The residents have sued and gone to insurers and been stymied in all there efforts.

Those residents sued the city and other agencies in 1993. A judge ruled in their favor 15 years later, but compensation received from two insurance companies was far less than what many needed to cover their moves.  Ever since, Gordon Plaza residents have pushed various mayoral administrations to do more. Though the City Council authorized $35 million for resident relocations in January, that gesture was little more than symbolic, as the city does not actually have the money to fulfill that promise. As of this year, the city estimates that people in at least 33 Gordon Plaza households want to be relocated, out of 58 total occupied households.   News that the EPA would not finance relocations was met with dismay Monday. An EPA representative who was slated to speak at Monday’s meeting did not show up, and the agency did not respond by press time Tuesday to a request for comment.

They still keep trying and the fate is now in the city and city council.
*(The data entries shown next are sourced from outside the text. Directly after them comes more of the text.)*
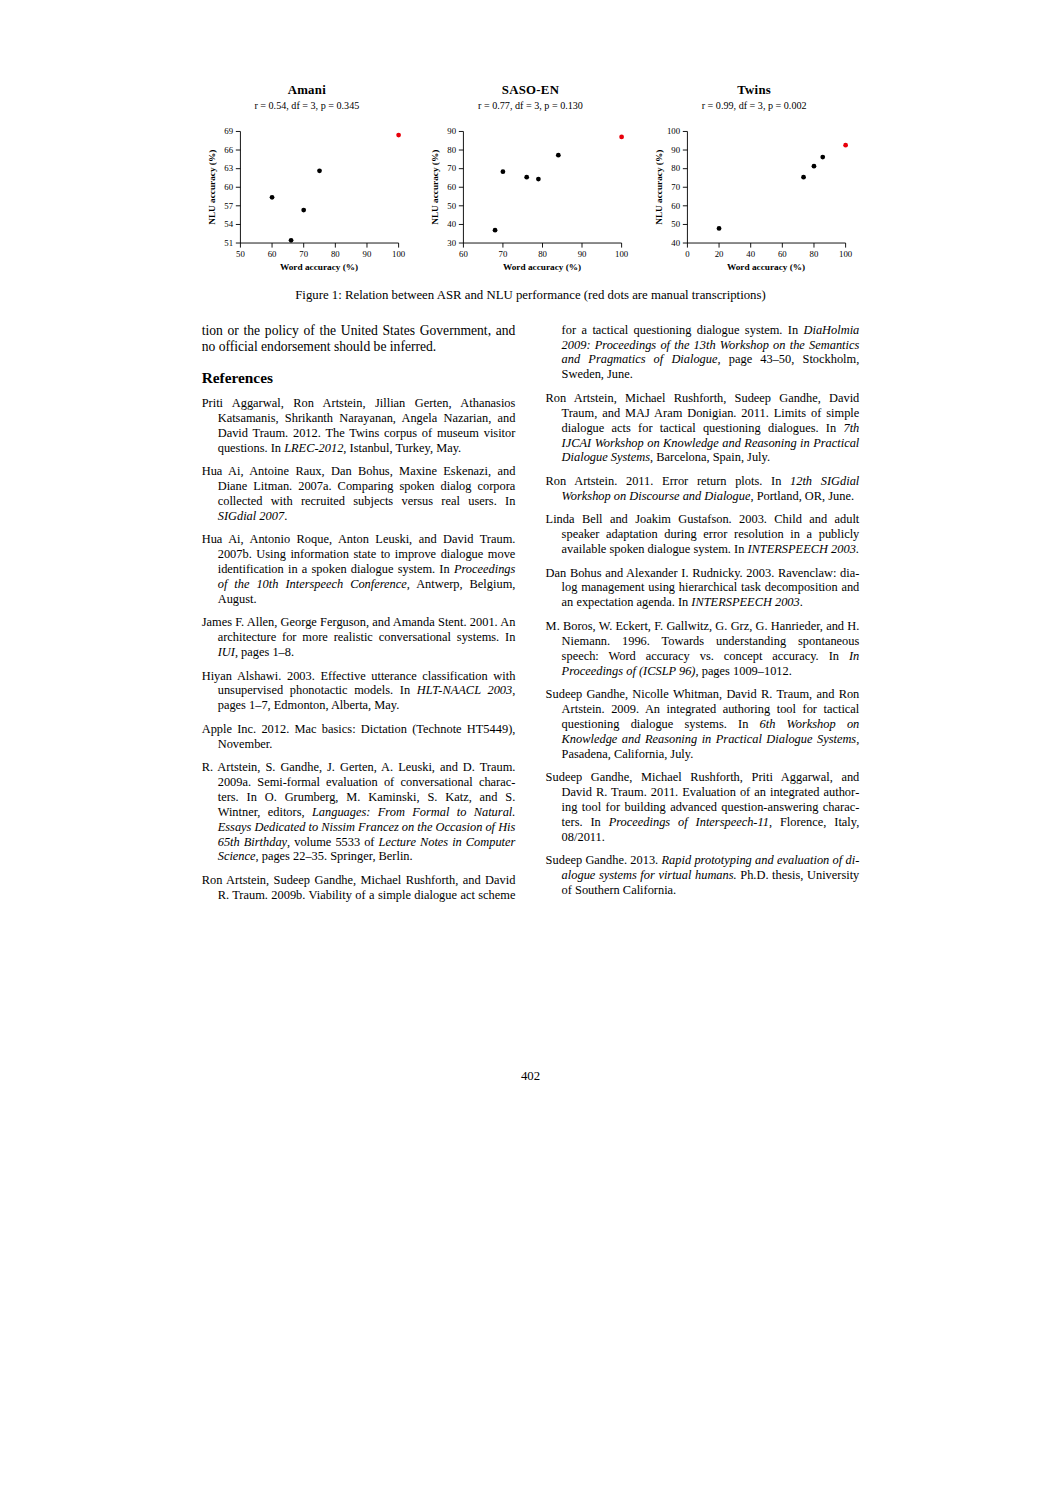Amani
r = 0.54, df = 3, p = 0.345
51 54 57 60 63 66 69 50 60 70 80 90 100 Word accuracy (%) NLU accuracy (%)
SASO-EN
r = 0.77, df = 3, p = 0.130
30 40 50 60 70 80 90 60 70 80 90 100 Word accuracy (%) NLU accuracy (%)
Twins
r = 0.99, df = 3, p = 0.002
40 50 60 70 80 90 100 0 20 40 60 80 100 Word accuracy (%) NLU accuracy (%)
Figure 1: Relation between ASR and NLU performance (red dots are manual transcriptions)
tion or the policy of the United States Government, and no official endorsement should be inferred.
References
Priti Aggarwal, Ron Artstein, Jillian Gerten, Athanasios Katsamanis, Shrikanth Narayanan, Angela Nazarian, and David Traum. 2012. The Twins corpus of museum visitor questions. In LREC-2012, Istanbul, Turkey, May.
Hua Ai, Antoine Raux, Dan Bohus, Maxine Eskenazi, and Diane Litman. 2007a. Comparing spoken dialog corpora collected with recruited subjects versus real users. In SIGdial 2007.
Hua Ai, Antonio Roque, Anton Leuski, and David Traum. 2007b. Using information state to improve dialogue move identification in a spoken dialogue system. In Proceedings of the 10th Interspeech Conference, Antwerp, Belgium, August.
James F. Allen, George Ferguson, and Amanda Stent. 2001. An architecture for more realistic conversational systems. In IUI, pages 1–8.
Hiyan Alshawi. 2003. Effective utterance classification with unsupervised phonotactic models. In HLT-NAACL 2003, pages 1–7, Edmonton, Alberta, May.
Apple Inc. 2012. Mac basics: Dictation (Technote HT5449), November.
R. Artstein, S. Gandhe, J. Gerten, A. Leuski, and D. Traum. 2009a. Semi-formal evaluation of conversational characters. In O. Grumberg, M. Kaminski, S. Katz, and S. Wintner, editors, Languages: From Formal to Natural. Essays Dedicated to Nissim Francez on the Occasion of His 65th Birthday, volume 5533 of Lecture Notes in Computer Science, pages 22–35. Springer, Berlin.
Ron Artstein, Sudeep Gandhe, Michael Rushforth, and David R. Traum. 2009b. Viability of a simple dialogue act scheme for a tactical questioning dialogue system. In DiaHolmia 2009: Proceedings of the 13th Workshop on the Semantics and Pragmatics of Dialogue, page 43–50, Stockholm, Sweden, June.
Ron Artstein, Michael Rushforth, Sudeep Gandhe, David Traum, and MAJ Aram Donigian. 2011. Limits of simple dialogue acts for tactical questioning dialogues. In 7th IJCAI Workshop on Knowledge and Reasoning in Practical Dialogue Systems, Barcelona, Spain, July.
Ron Artstein. 2011. Error return plots. In 12th SIGdial Workshop on Discourse and Dialogue, Portland, OR, June.
Linda Bell and Joakim Gustafson. 2003. Child and adult speaker adaptation during error resolution in a publicly available spoken dialogue system. In INTERSPEECH 2003.
Dan Bohus and Alexander I. Rudnicky. 2003. Ravenclaw: dialog management using hierarchical task decomposition and an expectation agenda. In INTERSPEECH 2003.
M. Boros, W. Eckert, F. Gallwitz, G. Grz, G. Hanrieder, and H. Niemann. 1996. Towards understanding spontaneous speech: Word accuracy vs. concept accuracy. In In Proceedings of (ICSLP 96), pages 1009–1012.
Sudeep Gandhe, Nicolle Whitman, David R. Traum, and Ron Artstein. 2009. An integrated authoring tool for tactical questioning dialogue systems. In 6th Workshop on Knowledge and Reasoning in Practical Dialogue Systems, Pasadena, California, July.
Sudeep Gandhe, Michael Rushforth, Priti Aggarwal, and David R. Traum. 2011. Evaluation of an integrated authoring tool for building advanced question-answering characters. In Proceedings of Interspeech-11, Florence, Italy, 08/2011.
Sudeep Gandhe. 2013. Rapid prototyping and evaluation of dialogue systems for virtual humans. Ph.D. thesis, University of Southern California.
402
Meanwhile, past and present residents of Gordon Plaza pleaded with the city to take action. They said the city should pay residents the amount their homes would be worth, had those homes been built on clean soil. Residents also urged the city to cover their moving expenses, including furniture replacements.  Others said a lifetime of living on toxic land has meant a string of illnesses, deaths and hardships for the subdivision’s families. “I was in that house with my two girls, celebrating the Mother’s Day I couldn’t celebrate with my mom,” resident Sheena Dedmond said. “My mom was ill from the beginning, for my whole childhood. She never got to hold her grandbaby. That’s all she ever wanted.” The problem has spanned generations, and yet, nothing has been done, council member at-large JP Morrell added. “When I look at that course of time, from me being a sophomore in high school to married with three kids, that’s generations of people who have been born and are dying,” Morrell said. “What has been consistent across multiple administrations is a lack of urgency.” Responses to the city’s call for bids from firms that can appraise the Gordon Plaza houses are due in mid-July, city officials said. The city may also rely on a separate analysis that has already been completed, officials said.